Estaba ahora en una habitación grande, pero acogedora por la cantidad de mobiliario que había en ella, una alfombra gorda y la calefacción. Cuando miré hacia el frente vi a una monja de unos cuarenta años y de complexión robusta, aunque no muy alta. Me sonrió y me dijo que me acercara a ella. La puerta de la estancia se cerró detrás de mí.
-Así que tú eres Carlos, eh... -me dijo sin dejar de sonreír.
-Sí -dije yo.
-Encantada de conocerte -me dijo estrechándome la mano.
-Igualmente.
-¿Qué tal ha ido el viaje?
-Cansado, pero bien -respondí.
-Bueno, pues vamos a hablar ya de lo del trabajo. Como te dije harás chapuzas y mantenimiento general del convento y se te pagarán trescientas mil pesetas al mes. ¿Te parece bien?
-Sí, está bien, la verdad.
-Ahora te voy a informar un poco sobre la vida en el convento. Aquí nos levantamos a las siete y desayunamos a las ocho, después de rezar por primera vez. No seguimos mucho las normas establecidas, porque estamos en una zona aislada y hacemos las cosas a nuestro estilo. Después de las ocho empiezan las tareas de limpieza y mantenimiento para algunas y más rezos para otras. Poco después nos dedicamos a hacer algunos dulces que vendemos a las gentes del pueblo de ahí cerca. Comemos a la una de la tarde y después tomamos una merienda a las cinco. Finalmente, cenamos a las nueve y, después de rezar, nos vamos a la cama a las diez o diez y media. En total somos doce hermanas más ocho novicias jovencitas.
-Ajá.
Cuando ya parecía que la conversación había terminado y que me iba a decir que fuera a mi habitación, sor Lourdes, que así se llamaba esta hermana, me dijo:
-Hay una cosa que no te he dicho, aunque quizá la hayas dado por supuesta, no sé...
-¿Qué es?
-Pues que no es una casualidad que hayamos elegido a un joven de veinticinco años como tú para esto. Nosotras somos muchas y quieras que no echamos de menos un hombre que nos haga sentirnos mujeres de vez en cuando. Es decir, que algunas buscamos un poco de sexo. No quiero que esto te ofenda ni nada de eso, sólo quiero ser sincera contigo. Necesitamos sexo y aquí no creemos ninguna que haya que practicar una abstinencia total. A veces hacemos cosas entre nosotras, pero eso no nos gusta a ninguna y queríamos un hombre. Si estás dispuesto, el trabajo es tuyo.
Me quedé tan alucinado que no reaccioné de momento, pero al poco asentí, con la polla tan empinada que casi me rompe los pantalones.

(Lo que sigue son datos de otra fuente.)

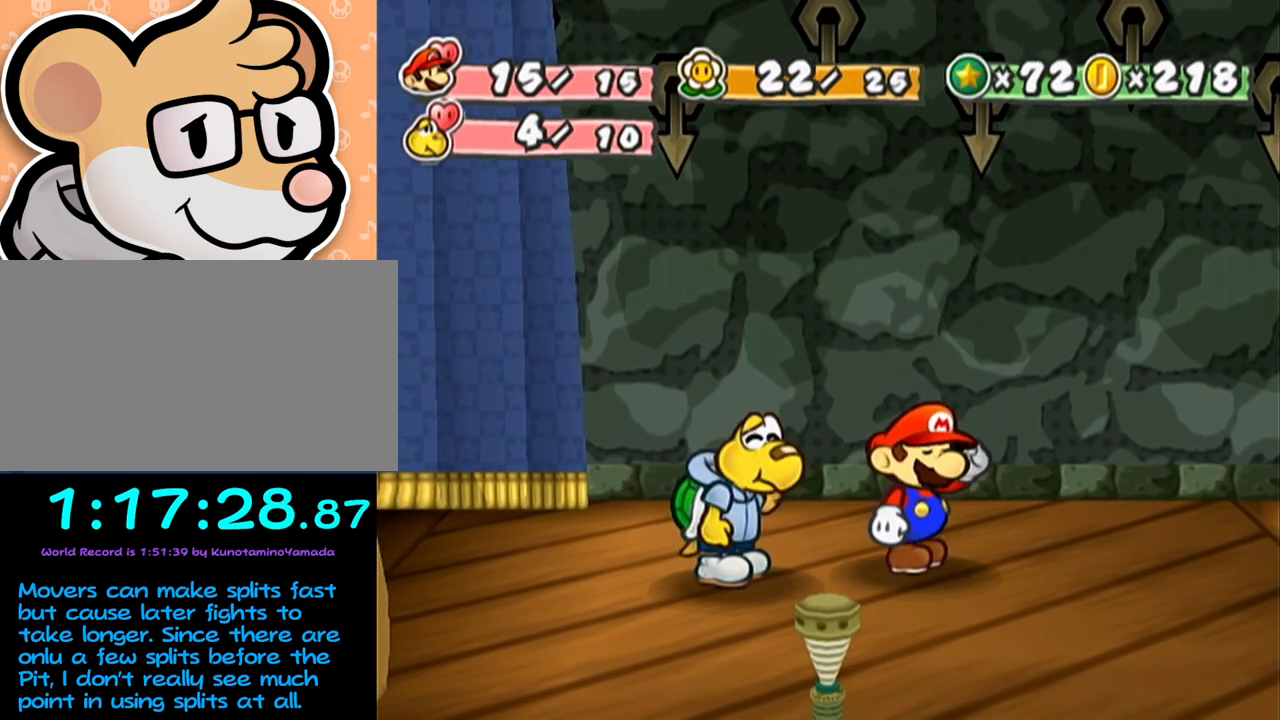
{"buttons": ["A", "B"], "left_stick": "center", "events": []}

-Me alegro que estés de acuerdo, porque además te lo vas a pasar muy bien. Las novicias son todas vírgenes y tienen entre diecisiete y veintiún años, de modo que te puedes imaginar las ganas de hombre que tienen. Las mayores tenemos entre veintisiete y cuarenta y nueve años y, aunque no todas somos vírgenes, sí tenemos ganas de hombre; unas más que otras. Vamos, que en este convento queremos follar y chupar polla como locas.
Yo estaba tan caliente que temía que fuera a salir ardiendo y me carbonizara allí mismo.

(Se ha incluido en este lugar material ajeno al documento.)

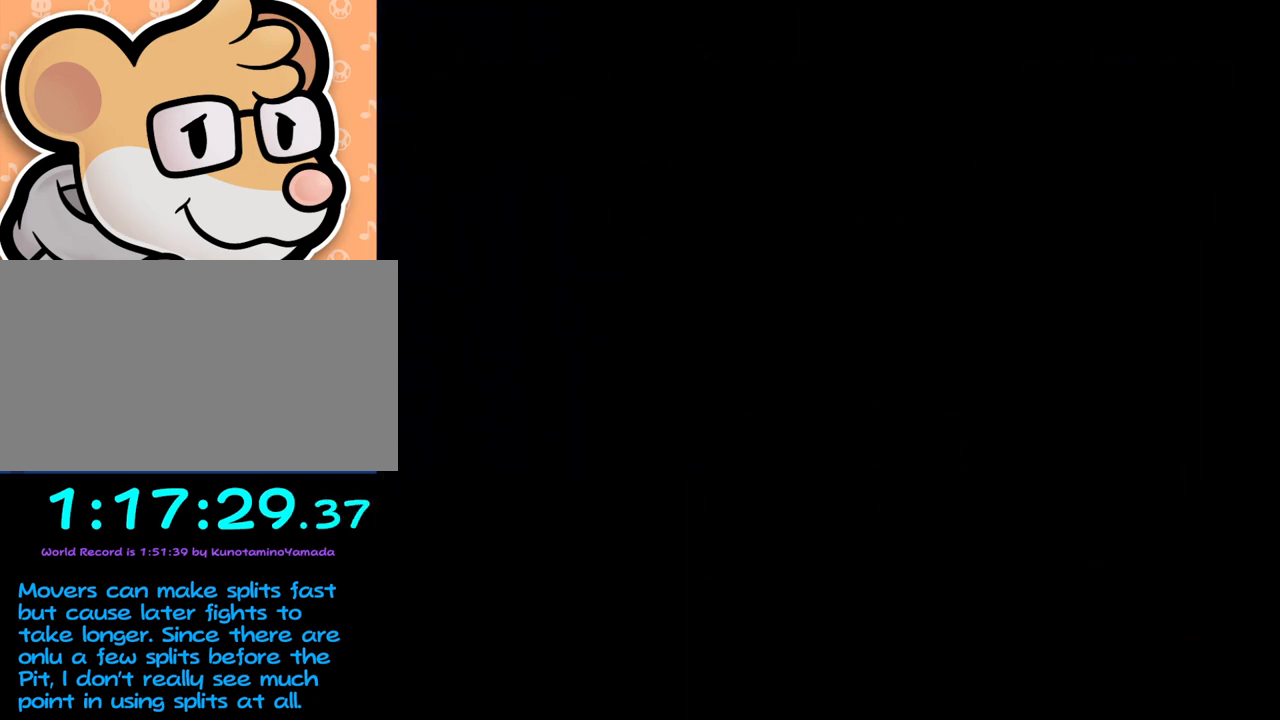
{"buttons": [], "left_stick": "center", "events": [[183, "A", "up"], [217, "B", "up"]]}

-Te has quedado sin habla, ¿eh? Pero, ¿tú creías de verdad que las monjas podemos aguantar nuestras ganas de hombre? Pues claro que no. Además, el hecho de que follemos no quiere decir que no creamos en Dios. Nosotras no consideramos que el sexo esté reñido con la fe. ¿Qué opinas tú?
La pregunta me hizo gracia. Pues claro que estaba de acuerdo con ella... Era como para no estarlo.

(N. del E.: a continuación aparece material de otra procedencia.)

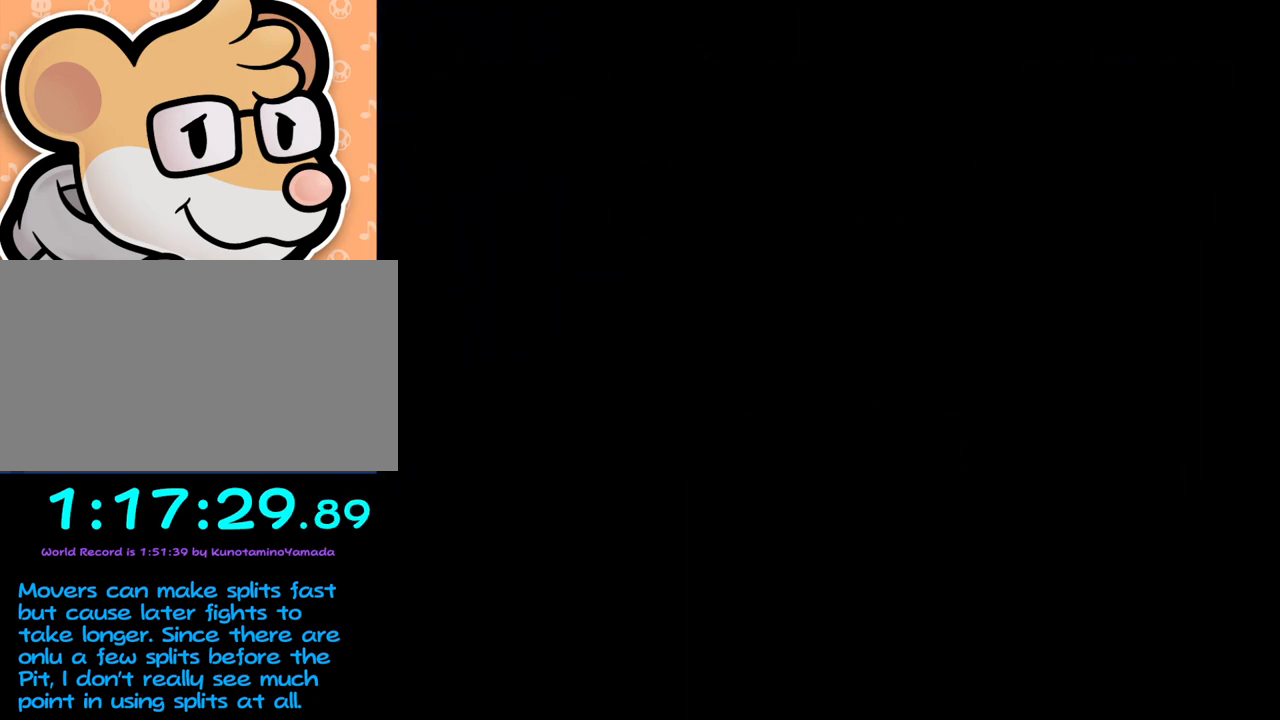
{"buttons": [], "left_stick": "center", "events": [[83, "A", "down"], [117, "left_stick", "up-left"], [167, "A", "up"], [300, "left_stick", "center"]]}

-Estoy totalmente de acuerdo -dije.
La hermana Lourdes me miró de forma obscena, sobre todo miraba al bulto en mis pantalones.
-Se te ha puesto muy dura. ¿Por qué no me la enseñas para que vea la polla que nos vamos a comer?
Yo dudé un momento, aunque no tardé mucho en empezar a desnudarme, estando seguro de mí mismo y de mis 22 cm de miembro. La hermana Lourdes parecía ansiosa por verme desnudo, como si llevara años sin ver un rabo y no pudiera aguantar más.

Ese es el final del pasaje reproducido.